When Kim first suggested this blog idea, I was very excited. I’ve lived a lot of places, but we settled on the delightful, evocatively named Fishkill, NY for me to talk about. It’s been some time since I lived there. I was a different person then, on a rigorous, almost killer, career track from which I’ve since diverged. I was young, in my twenties, but what made me so interested in this little Hudson Valley River town hasn’t changed in the intervening years: History. At no point in my life have I not loved history, and Fishkill swims in it, pun intended.
The first thing upon arrival I had to find out why it was named Fishkill, since it couldn’t mean what PETA assumed it meant (seriously, they petitioned to make the town change its name to something animal friendly). ‘Kil’ is actually Dutch for stream or creek, and you’ll find many New York towns with ‘kill’ in them. Growing up in Pittsburgh with its heavy Italian and Polish influences, I knew little more about the Dutch settlers other than they were some of the first people to immigrate to America.
At the time, I had learned very little about the Dutch beyond the fact they had gotten the land that Fishkill occupied from the Wappinger Indians, and found out even less about the Wappingers. However, the Dutch left their fingerprints all over this part of New York, including what became for me the touchstone of the town: The First Reformed (Dutch) Church.
Not only was the architecture alluring, it had a cemetery that was, for this country, very old. Many of the gravestones were in Dutch and had wonderful artwork on them, remarkably well-preserved in the sandstone.
I was fascinated by the stones and wanted to know more about the people they represented. I was a little surprised to learn the townspeople originally sent back to Amsterdam to find Dutch-speaking priests since in the early 1700s this was not an easy task.
But as I learned, the church had a far more interesting and dark history. All of Fishkill was very active in the Revolutionary War, becoming part of the largest Colonial encampment and the base of Alexander Hamilton. One can touch the history of the revolution all around Fishkill. The Van Wyck Homestead was part of the Fishkill Supply Depot, feeding thousands of militia men.
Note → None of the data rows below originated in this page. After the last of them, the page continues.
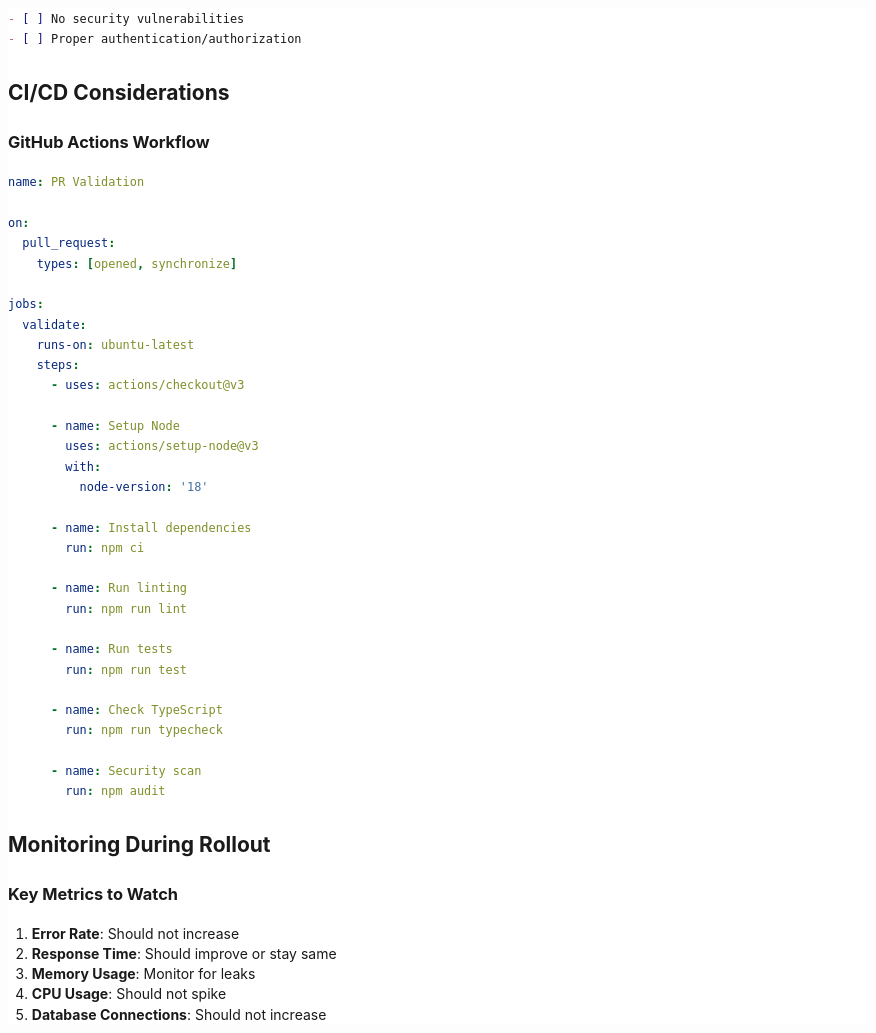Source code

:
 ```markdown
- [ ] No security vulnerabilities
- [ ] Proper authentication/authorization
```

## CI/CD Considerations

### GitHub Actions Workflow
```yaml
name: PR Validation

on:
  pull_request:
    types: [opened, synchronize]

jobs:
  validate:
    runs-on: ubuntu-latest
    steps:
      - uses: actions/checkout@v3
      
      - name: Setup Node
        uses: actions/setup-node@v3
        with:
          node-version: '18'
          
      - name: Install dependencies
        run: npm ci
        
      - name: Run linting
        run: npm run lint
        
      - name: Run tests
        run: npm run test
        
      - name: Check TypeScript
        run: npm run typecheck
        
      - name: Security scan
        run: npm audit
```

## Monitoring During Rollout

### Key Metrics to Watch
1. **Error Rate**: Should not increase
2. **Response Time**: Should improve or stay same
3. **Memory Usage**: Monitor for leaks
4. **CPU Usage**: Should not spike
5. **Database Connections**: Should not increase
In the 1970’s, when much of the land became a mall, they unearthed tons of artifacts from the era, though the unmarked graves of the men who died of smallpox have not been found. Mount Gulian, Gulian ver Planck’s home became General von Steuben’s residence, and he went on to become famous for being the man who truly shaped the Colonials into a fighting force.
However, as interesting as those sites are, it was the First Reformed (Dutch) church that held my interest. The unassuming church became a site of meetings for the military officers and then became a prison for British prisoners.
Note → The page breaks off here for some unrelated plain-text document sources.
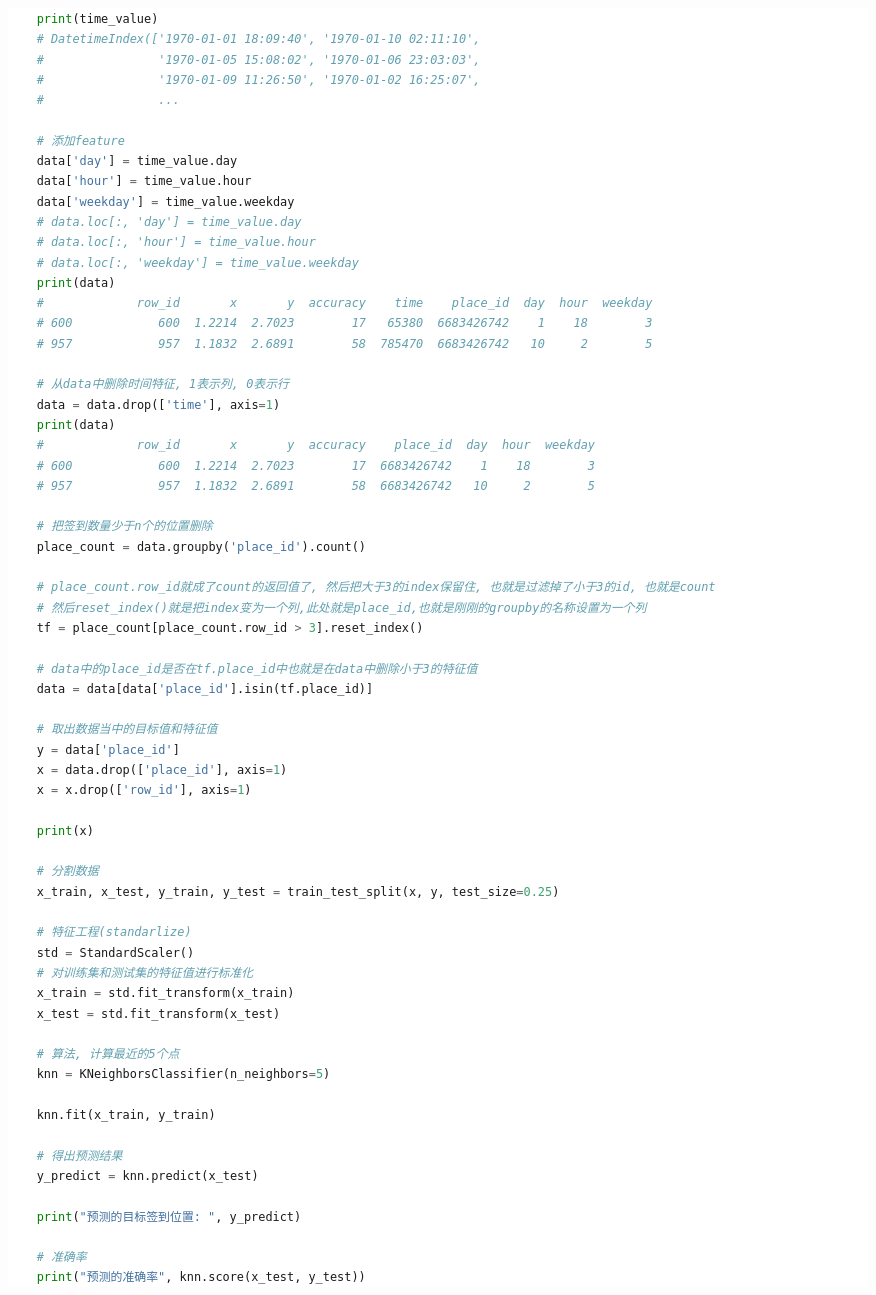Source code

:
 ```python
    print(time_value)
    # DatetimeIndex(['1970-01-01 18:09:40', '1970-01-10 02:11:10',
    #                '1970-01-05 15:08:02', '1970-01-06 23:03:03',
    #                '1970-01-09 11:26:50', '1970-01-02 16:25:07',
    #                ...

    # 添加feature
    data['day'] = time_value.day
    data['hour'] = time_value.hour
    data['weekday'] = time_value.weekday
    # data.loc[:, 'day'] = time_value.day
    # data.loc[:, 'hour'] = time_value.hour
    # data.loc[:, 'weekday'] = time_value.weekday
    print(data)
    #             row_id       x       y  accuracy    time    place_id  day  hour  weekday
    # 600            600  1.2214  2.7023        17   65380  6683426742    1    18        3
    # 957            957  1.1832  2.6891        58  785470  6683426742   10     2        5

    # 从data中删除时间特征, 1表示列, 0表示行
    data = data.drop(['time'], axis=1)
    print(data)
    #             row_id       x       y  accuracy    place_id  day  hour  weekday
    # 600            600  1.2214  2.7023        17  6683426742    1    18        3
    # 957            957  1.1832  2.6891        58  6683426742   10     2        5

    # 把签到数量少于n个的位置删除
    place_count = data.groupby('place_id').count()

    # place_count.row_id就成了count的返回值了, 然后把大于3的index保留住, 也就是过滤掉了小于3的id, 也就是count
    # 然后reset_index()就是把index变为一个列,此处就是place_id,也就是刚刚的groupby的名称设置为一个列
    tf = place_count[place_count.row_id > 3].reset_index()

    # data中的place_id是否在tf.place_id中也就是在data中删除小于3的特征值
    data = data[data['place_id'].isin(tf.place_id)]

    # 取出数据当中的目标值和特征值
    y = data['place_id']
    x = data.drop(['place_id'], axis=1)
    x = x.drop(['row_id'], axis=1)

    print(x)

    # 分割数据
    x_train, x_test, y_train, y_test = train_test_split(x, y, test_size=0.25)

    # 特征工程(standarlize)
    std = StandardScaler()
    # 对训练集和测试集的特征值进行标准化
    x_train = std.fit_transform(x_train)
    x_test = std.fit_transform(x_test)

    # 算法, 计算最近的5个点
    knn = KNeighborsClassifier(n_neighbors=5)

    knn.fit(x_train, y_train)

    # 得出预测结果
    y_predict = knn.predict(x_test)

    print("预测的目标签到位置: ", y_predict)

    # 准确率
    print("预测的准确率", knn.score(x_test, y_test))
```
Imagine what these walls would say if they spoke. All the fear and pain they had to have witnessed. I couldn’t keep the image of imprisoned soldiers out of my mind. Even learning that the church later became the seat of New York’s Provincial Congress after the British drove them out of New York City and White Plains didn’t displace the thoughts about the prisoners.
I wanted more than anything to get inside that church. Bringing up the history to the locals was met with hostility. I suppose no one wants to remember their dark side, but it was that side that fascinated me. I never did get to go inside. Oh, it’s an active church to this day, but at that time, they still worked medical residents on long shifts, 36 hours on not being uncommon, so if I was off on a Sunday morning, I either slept or did all the things that needed doing. That’s the difference between me then and me now. Today, I would have found a way inside. I would have tried to cajole my way into the area the prisoners were held because I simply had to see it.
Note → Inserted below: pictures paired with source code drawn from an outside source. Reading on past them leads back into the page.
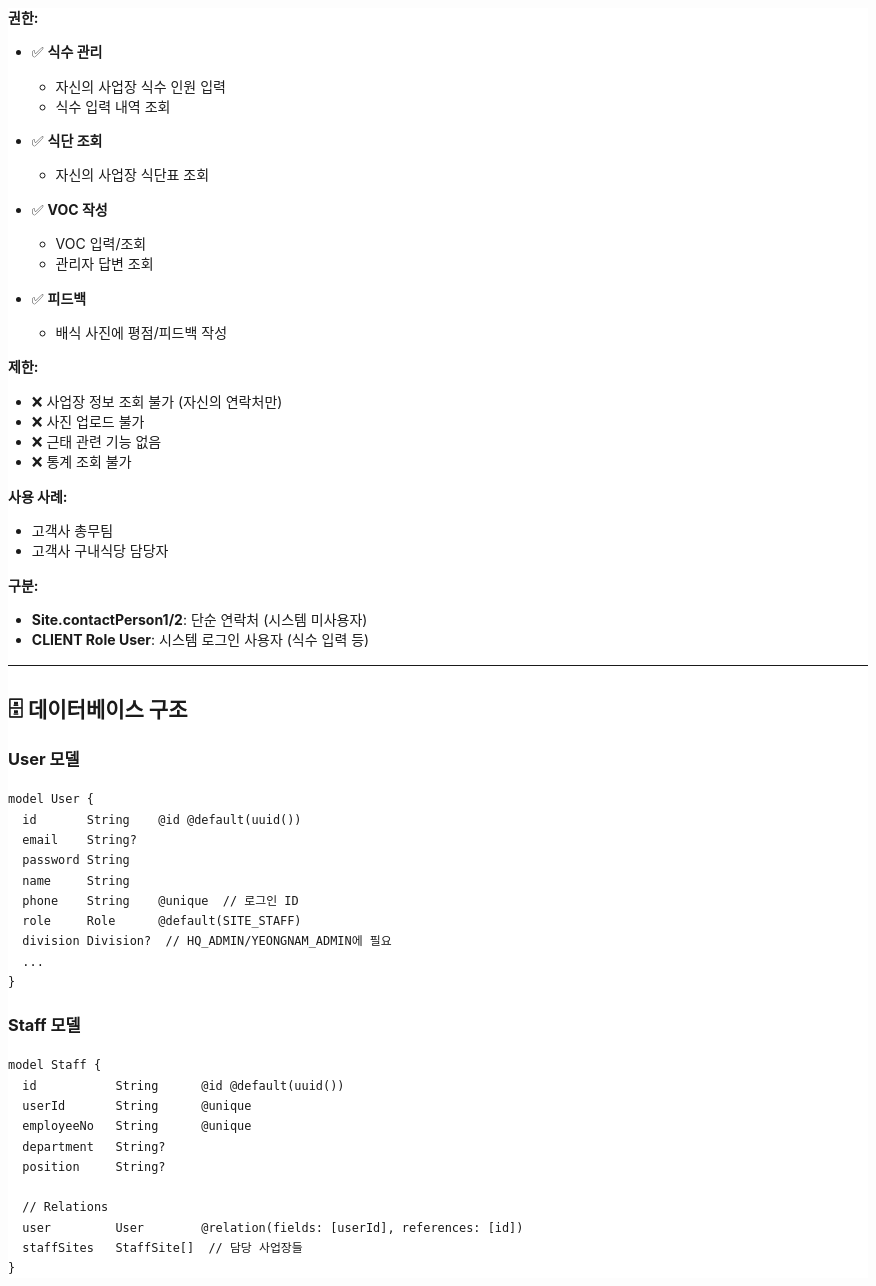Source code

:**권한:**
- ✅ **식수 관리**
  - 자신의 사업장 식수 인원 입력
  - 식수 입력 내역 조회

- ✅ **식단 조회**
  - 자신의 사업장 식단표 조회

- ✅ **VOC 작성**
  - VOC 입력/조회
  - 관리자 답변 조회

- ✅ **피드백**
  - 배식 사진에 평점/피드백 작성

**제한:**
- ❌ 사업장 정보 조회 불가 (자신의 연락처만)
- ❌ 사진 업로드 불가
- ❌ 근태 관련 기능 없음
- ❌ 통계 조회 불가

**사용 사례:**
- 고객사 총무팀
- 고객사 구내식당 담당자

**구분:**
- **Site.contactPerson1/2**: 단순 연락처 (시스템 미사용자)
- **CLIENT Role User**: 시스템 로그인 사용자 (식수 입력 등)

---

## 🗄️ 데이터베이스 구조

### User 모델
```prisma
model User {
  id       String    @id @default(uuid())
  email    String?
  password String
  name     String
  phone    String    @unique  // 로그인 ID
  role     Role      @default(SITE_STAFF)
  division Division?  // HQ_ADMIN/YEONGNAM_ADMIN에 필요
  ...
}
```

### Staff 모델
```prisma
model Staff {
  id           String      @id @default(uuid())
  userId       String      @unique
  employeeNo   String      @unique
  department   String?
  position     String?

  // Relations
  user         User        @relation(fields: [userId], references: [id])
  staffSites   StaffSite[]  // 담당 사업장들
}
```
I may go back someday. I do go back in my imagination. I just traveled back to this area in an upcoming steampunk novella, and yes the main character is Dutch. Fishkill is a picturesque little town and fun for the history buff. You might be seeing it in my stories sometime soon, if only to ponder why there is a tombstone for a Gray alien in the First Reformed Dutch church’s cemetery. Thanks to Kim for having me on her blog today.